Take Your Team on a Mission

Take Your Team on a Mission by Laura Stack #strategyYour ability to clearly articulate your strategic priorities depends on understanding why you’re here and what you’re trying to accomplish. That’s all that really matters in the work environment. To create a motivated, empowered team, each member has to care about where they’re going and why they should bother. Invite your employees to go on a mission with you, keeping these things in mind:

1. Teach the value of the organization’s priorities. Help your team members understand why your strategic priorities are important, whether at the team, department, division, or company level.

2. Show them why what they do matters. To align team effort with the company’s needs and make team members more willing to execute your strategy on the fly, emphasize how their efforts fit within the overall scheme designed to move the organization forward. Spell out why their success and productivity matter to you and the company—and explain the consequences of failure.

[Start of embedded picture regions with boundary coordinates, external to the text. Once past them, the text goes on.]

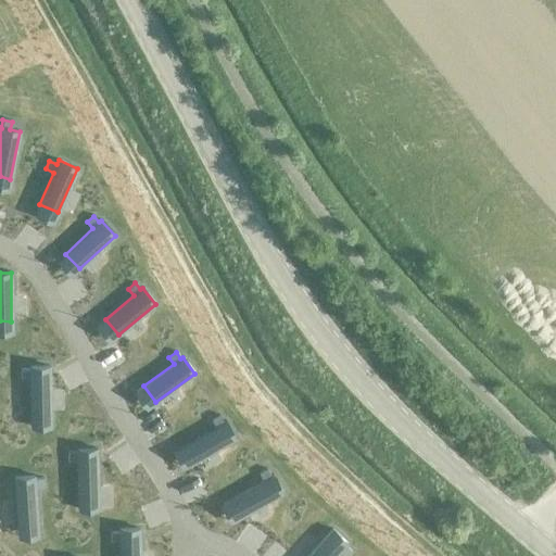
[(29,369),(21,369),(21,378),(29,378),(30,415),(50,415),(49,366),(28,367),(29,369)]
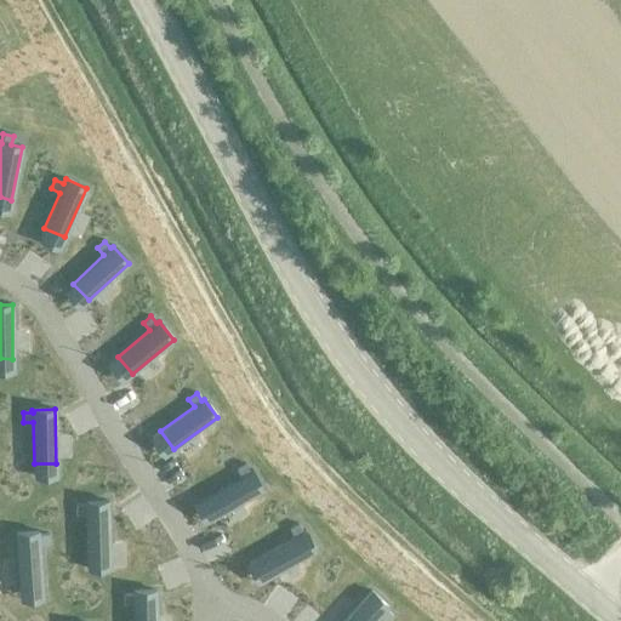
[(240,476),(204,496),(216,517),(263,490),(251,469),(250,471),(245,462),(235,468),(240,476)]
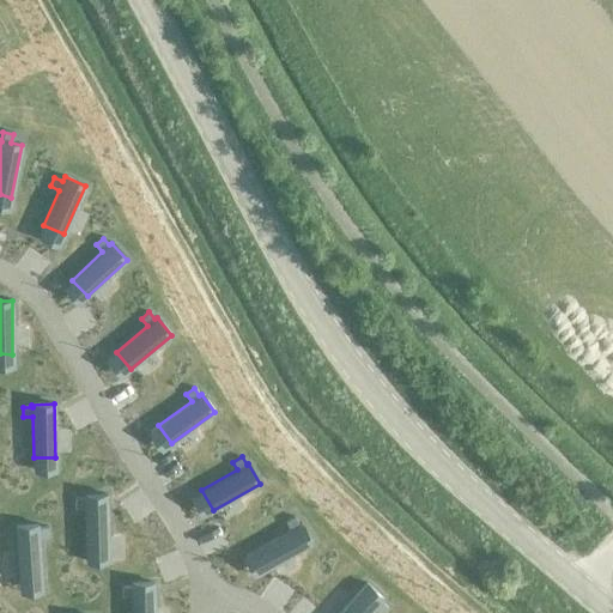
[(84,498),(74,498),(74,508),(84,508),(85,550),(108,548),(107,496),(84,496),(84,498)]
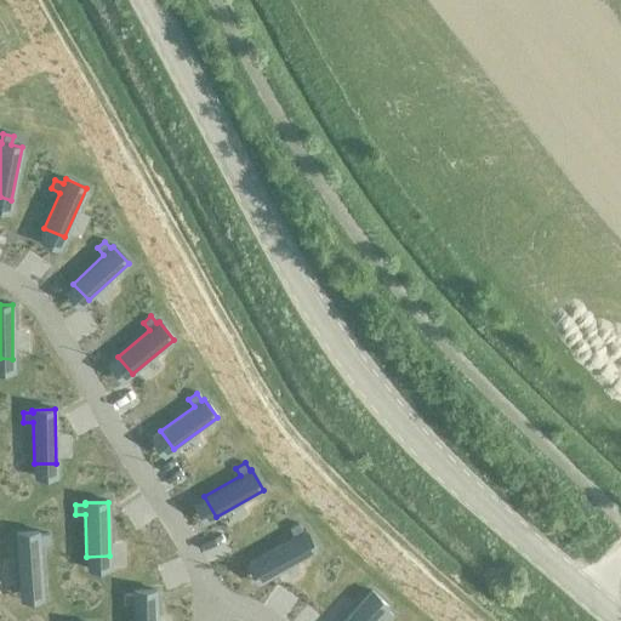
[(294,537),(257,558),(268,577),(315,551),(305,531),(302,533),(297,524),(289,529),(294,537)]
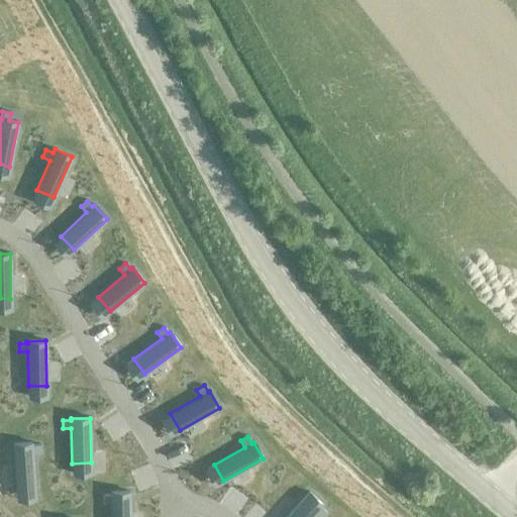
[(31,443),(12,444),(15,489),(34,488),(32,453),(40,452),(39,444),(31,445),(31,443)]
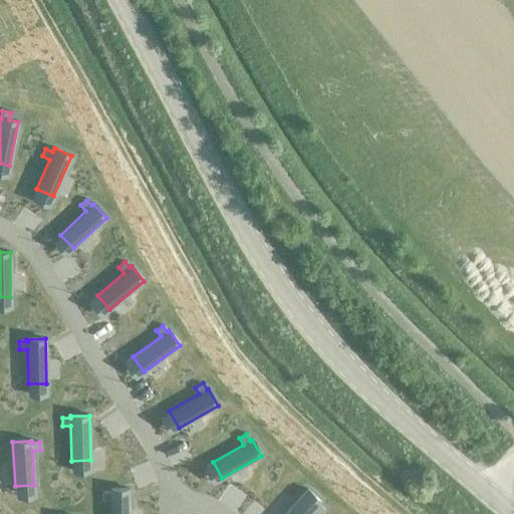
[(109,492),(101,492),(101,500),(109,500),(109,513),(129,513),(129,489),(109,490),(109,492)]
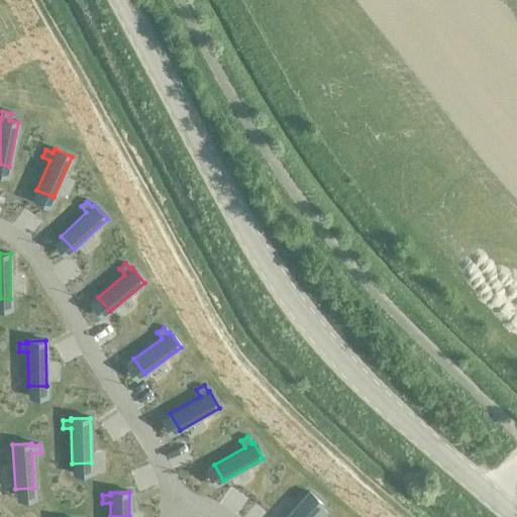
[(308,493),(286,516),(311,516),(314,514),(318,516),(321,516),(326,513),(320,507),(322,505),(308,493)]
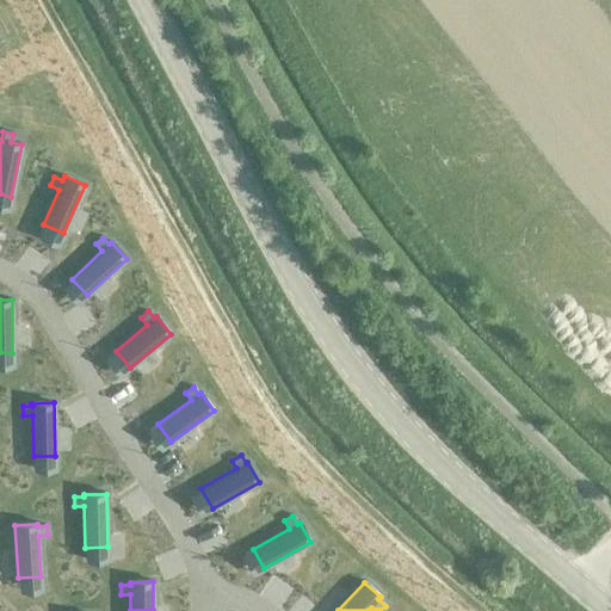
All buildings are outlined.
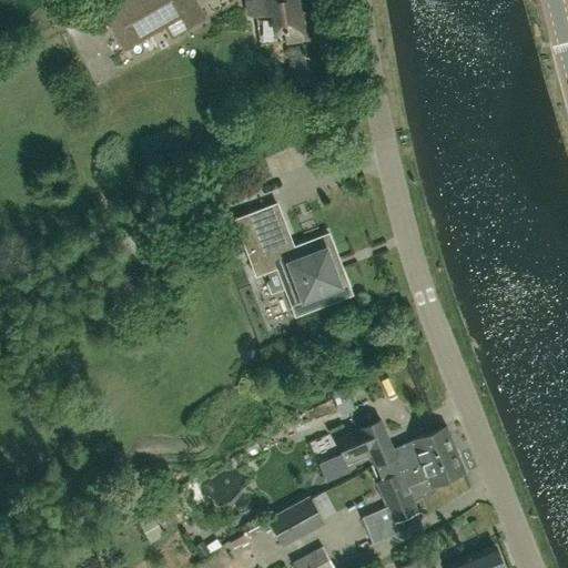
[(122,0),(100,13),(110,29),(111,28),(124,50),(185,14),(192,27),(206,19),(195,0),(122,0)]
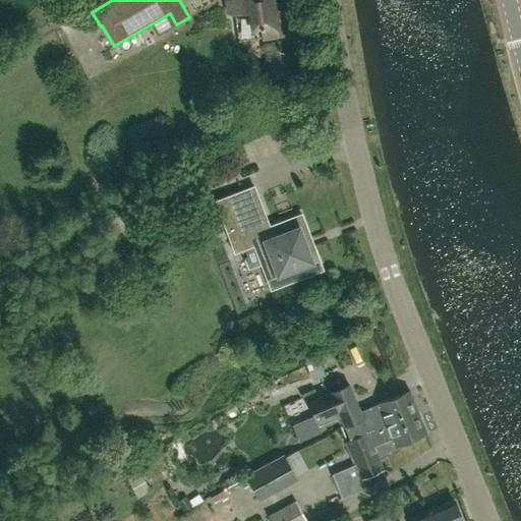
[(232,0),(233,5),(226,6),(227,12),(227,13),(228,14),(229,15),(230,15),(234,15),(238,44),(284,36),(278,0),(232,0)]
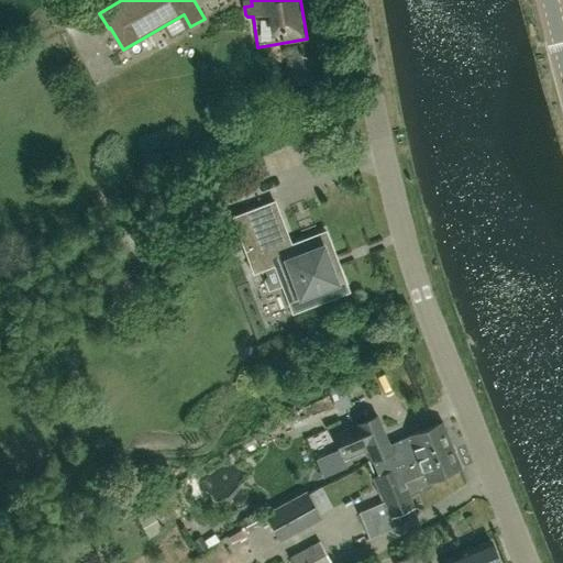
[(266,218),(262,206),(232,218),(253,273),(286,261),(294,280),(282,285),(291,313),(328,299),(322,287),(335,283),(321,247),(309,252),(305,240),(290,245),(278,212),(266,218)]
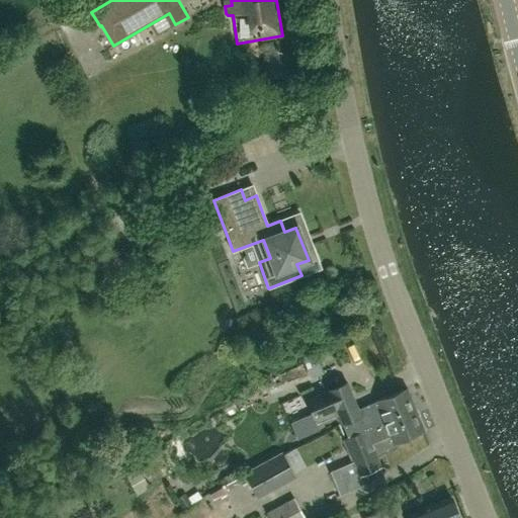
[(304,369),(292,372),(297,387),(309,383),(304,369)]
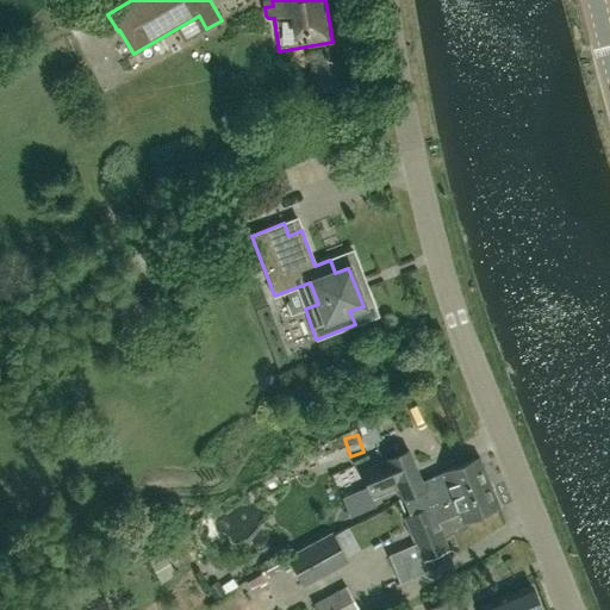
[(406,506),(409,515),(424,509),(431,505),(490,481),(480,456),(431,475),(435,484),(424,489),(419,477),(409,450),(361,470),(373,498),(398,487),(406,506)]
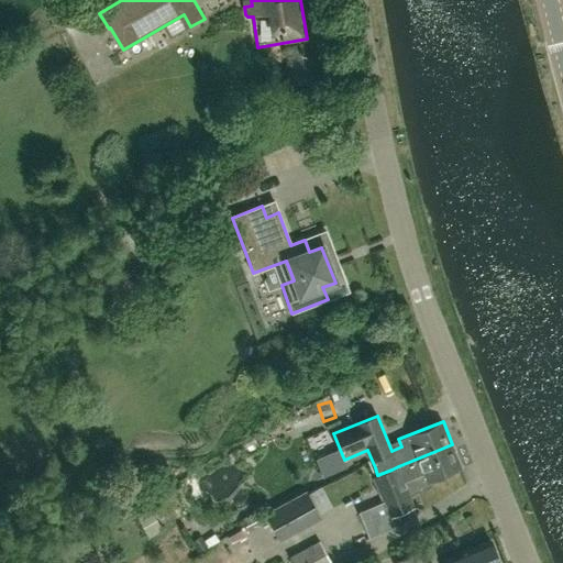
[(452,444),(398,466),(404,479),(423,472),(428,481),(462,467),(452,444)]
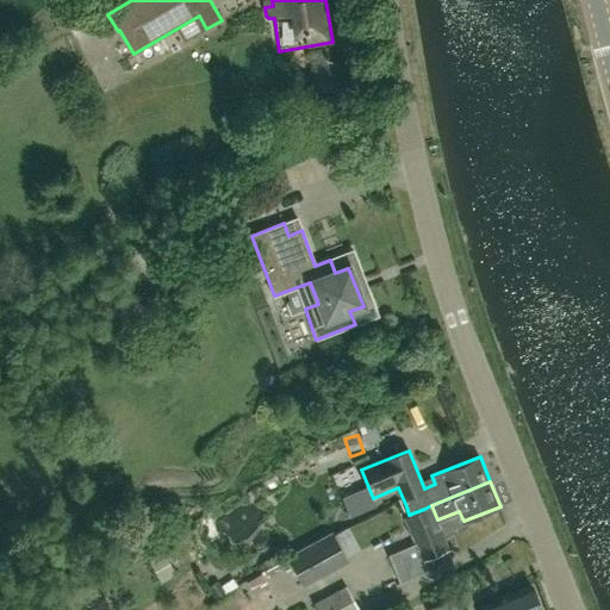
[(431,505),(424,509),(409,515),(404,517),(416,543),(387,555),(399,583),(428,571),(424,560),(449,551),(437,520),(431,505)]
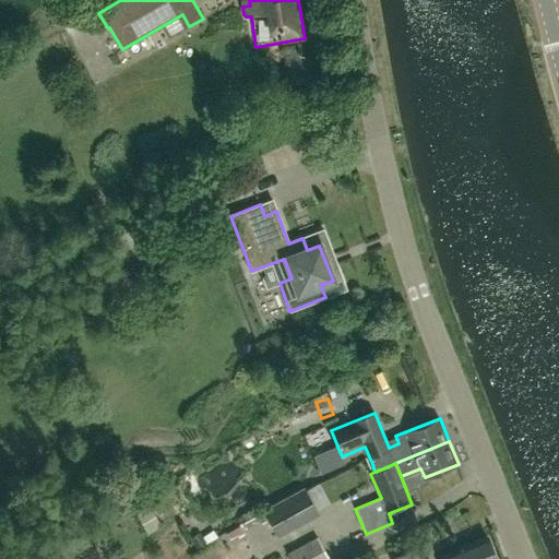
[(277,538),(319,515),(304,487),(261,510),(277,538)]
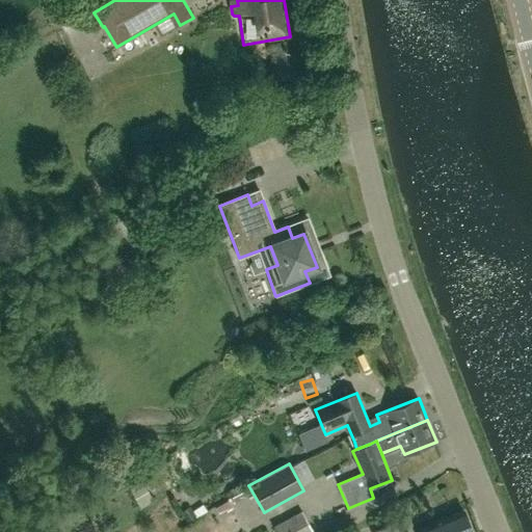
[(184,471),(169,478),(179,497),(193,489),(184,471)]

3. Demonstrate why what they want matters. Acknowledge that the realignment effort may well mean more work for them, at least in the short term. But at the same time, they’ll have more freedom to achieve than they ever have before.

4. Emphasize the positive. The whole “Execution IS the Strategy” concept allows you and your team to grab the ball on the bounce and immediately drive toward the end zone, without getting tangled up in the web of a long-term plan that’s outdated the instant it’s published.

5. Accept the new reality of leadership. Smart leaders partner and collaborate with their team members, outlining the vision, facilitating their work, and urging them on. Sculpt the plan and polish it up brightly, laying out the deadlines and the broad outlines before giving team members the ball and letting them run with it.

Your team won’t care about much more than their paychecks unless you inspire them otherwise. If you can get them sincerely interested in achieving the organization’s goals, then come the end of the quarter, you might just make it to your industry’s equivalent of the Super Bowl.